Key Takeaways:
- Ice cores recovered from 5,810 metres reveal surprising stability in Pamir-Karakoram glaciers despite global warming.
- Researchers will analyse 105-metre cores to test hypotheses on precipitation, temperature and atmospheric circulation.
- Findings are vital for water resources in Tajikistan, Pakistan and adjacent regions and for improving climate models.
A new ice-core study in the Pamir and Karakoram mountains has highlighted an unusual pattern: glaciers in parts of this Central Asian region have remained stable or even gained mass while most mountain glaciers worldwide are shrinking. The research, led by Japanese glaciologist Yoshinori Iizuka and colleagues, provides fresh data that could refine how scientists model glacier response to climate change.

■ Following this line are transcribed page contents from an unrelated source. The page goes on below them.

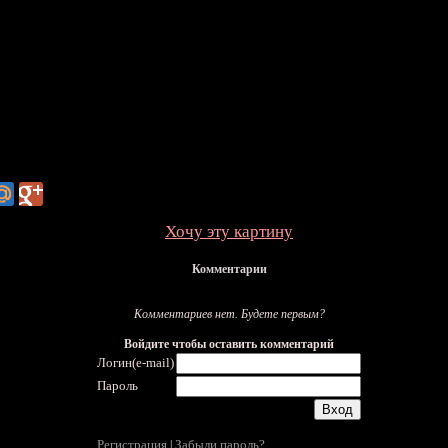
Хочу эту картину
Комментарии
Комментариев нет. Будете первым?
Войдите чтобы оставить комментарий
Логин(e-mail)
Пароль
Регистрация
Забыли пароль?
|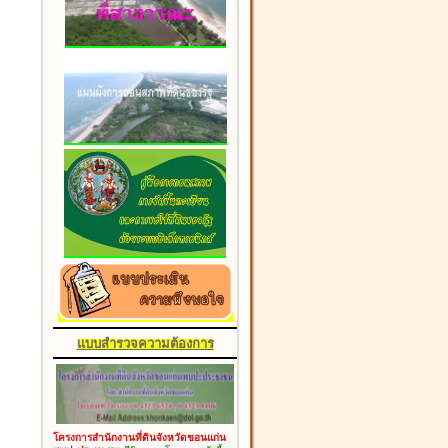
แบบสำรวจความต้องการ
โครงการสำนักงานที่ดินจังหวัดขอนแก่น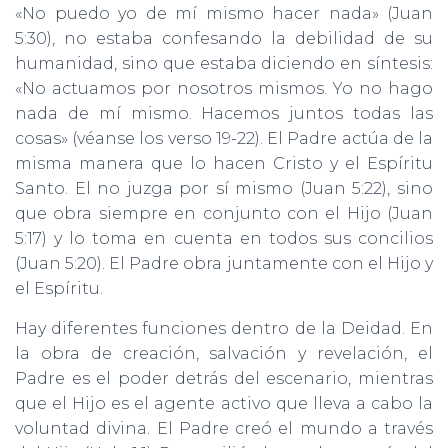
«No puedo yo de mí mismo hacer nada» (Juan
5:30), no estaba confesando la debilidad de su
humanidad, sino que estaba diciendo en síntesis:
«No actuamos por nosotros mismos. Yo no hago
nada de mí mismo. Hacemos juntos todas las
cosas» (véanse los verso 19-22). El Padre actúa de la
misma manera que lo hacen Cristo y el Espíritu
Santo. El no juzga por sí mismo (Juan 5:22), sino
que obra siempre en conjunto con el Hijo (Juan
5:17) y lo toma en cuenta en todos sus concilios
(Juan 5:20). El Padre obra juntamente con el Hijo y
el Espíritu.
Hay diferentes funciones dentro de la Deidad. En
la obra de creación, salvación y revelación, el
Padre es el poder detrás del escenario, mientras
que el Hijo es el agente activo que lleva a cabo la
voluntad divina. El Padre creó el mundo a través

Pamir-Karakoram glaciers show distinctive mass balance
At an altitude of 5,810 metres in the Pamir range, the team drilled two ice cores roughly 105 metres long. One core will be stored in a deep repository in Antarctica and the other analysed in Sapporo. The dual approach preserves the climate archive in case the ice disappears and enables cross-checking between laboratories.

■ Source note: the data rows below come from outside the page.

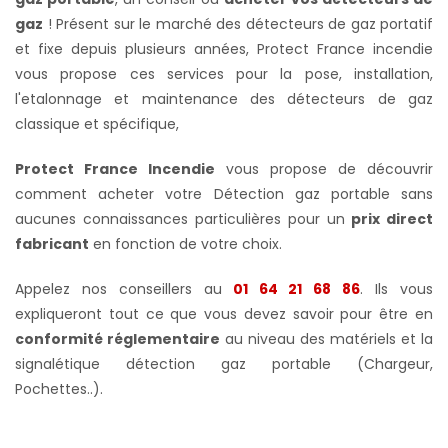
gaz
! Présent sur le marché des détecteurs de gaz portatif
et fixe depuis plusieurs années, Protect France incendie
vous propose ces services pour la pose, installation,
l'etalonnage et maintenance des détecteurs de gaz
classique et spécifique,
Protect France Incendie
vous propose de découvrir
comment acheter votre Détection gaz portable sans
aucunes connaissances particulières pour un
prix direct
fabricant
en fonction de votre choix.
Appelez nos conseillers au
01 64 21 68 86
. Ils vous
expliqueront tout ce que vous devez savoir pour être en
conformité réglementaire
au niveau des matériels et la
signalétique détection gaz portable (Chargeur,
Pochettes..).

In the laboratory, researchers will examine ice density, layering and the shape of snow grains. Clear layers point to periods when ice partially melted and refroze. Looser, porous layers indicate differences in snowfall that help reconstruct past precipitation. Volcanic particles act as time markers, and isotope ratios in the ice provide estimates of air temperature at the time each layer formed.
The Pamir-Karakoram region has drawn attention because its glaciers have not followed the global pattern of rapid mass loss. Scientists refer to this contrast as the “Pamir-Karakoram anomaly.” In recent decades, while the Alps, Andes and much of the Himalaya have lost ice rapidly, parts of the Pamir and Karakoram show only minor change or modest gains in ice mass.

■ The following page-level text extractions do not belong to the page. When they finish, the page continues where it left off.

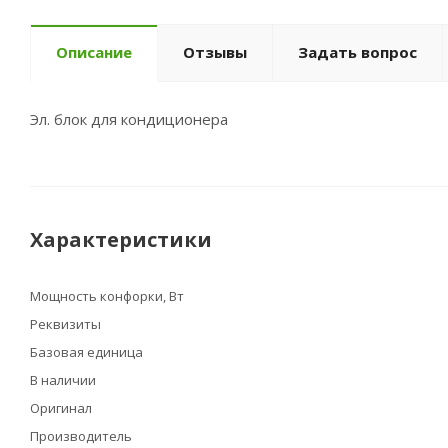
Описание
Отзывы
Задать вопрос
Эл. блок для кондиционера
Характеристики
Мощность конфорки, Вт
Реквизиты
Базовая единица
В наличии
Оригинал
Производитель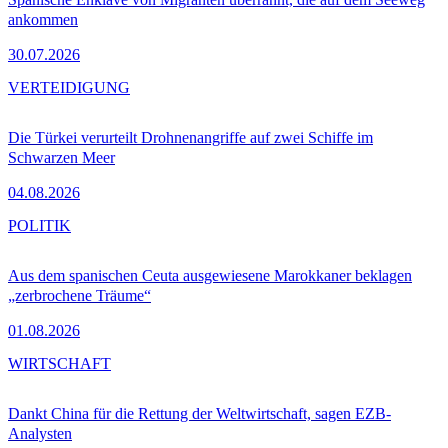
ankommen
30.07.2026
VERTEIDIGUNG
Die Türkei verurteilt Drohnenangriffe auf zwei Schiffe im
Schwarzen Meer
04.08.2026
POLITIK
Aus dem spanischen Ceuta ausgewiesene Marokkaner beklagen
„zerbrochene Träume“
01.08.2026
WIRTSCHAFT
Dankt China für die Rettung der Weltwirtschaft, sagen EZB-
Analysten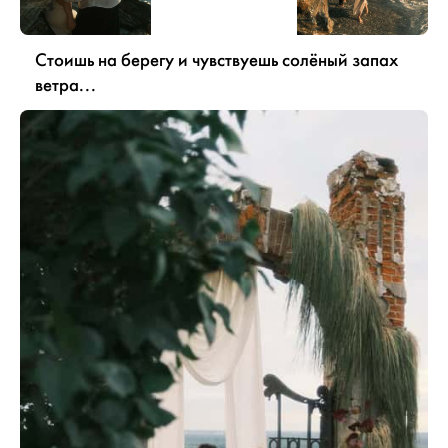
Стоишь на берегу и чувствуешь солёный запах
ветра...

Earlier explanations suggested a cooler local climate or increased snowfall, possibly linked to intensified irrigation in parts of Pakistan, but direct evidence was lacking. “The cores give us the opportunity to test these suggestions against real data,” Iizuka said in the research notes.
Iizuka hopes the cores will contain ice older than 10,000 years. Previous studies indicate the region experienced warming and partial melting about 6,000 years ago, so finding older ice would help extend the regional climate record and place current trends in a longer historical context.
The implications go beyond academic interest. The Pamir-Karakoram glaciers feed rivers that supply water for agriculture and hydropower in Tajikistan, Pakistan and neighbouring countries. A stable or growing glacier mass affects seasonal water availability and risk assessments for downstream communities. Conversely, any future shift in the balance between temperature and precipitation could reduce this apparent resilience.
Comparing results from the cores with observations from other mountain systems will help climatologists improve global models. Understanding why the Pamir-Karakoram glaciers behave differently will allow scientists to refine projections of melt rates, river flows and regional climate impacts.
For now, the ice-core project offers a rare chance to ground-truth hypotheses about rainfall patterns and atmospheric circulation in this complex region. The results will be watched closely by governments and researchers who depend on accurate forecasts of water supply in Central and South Asia.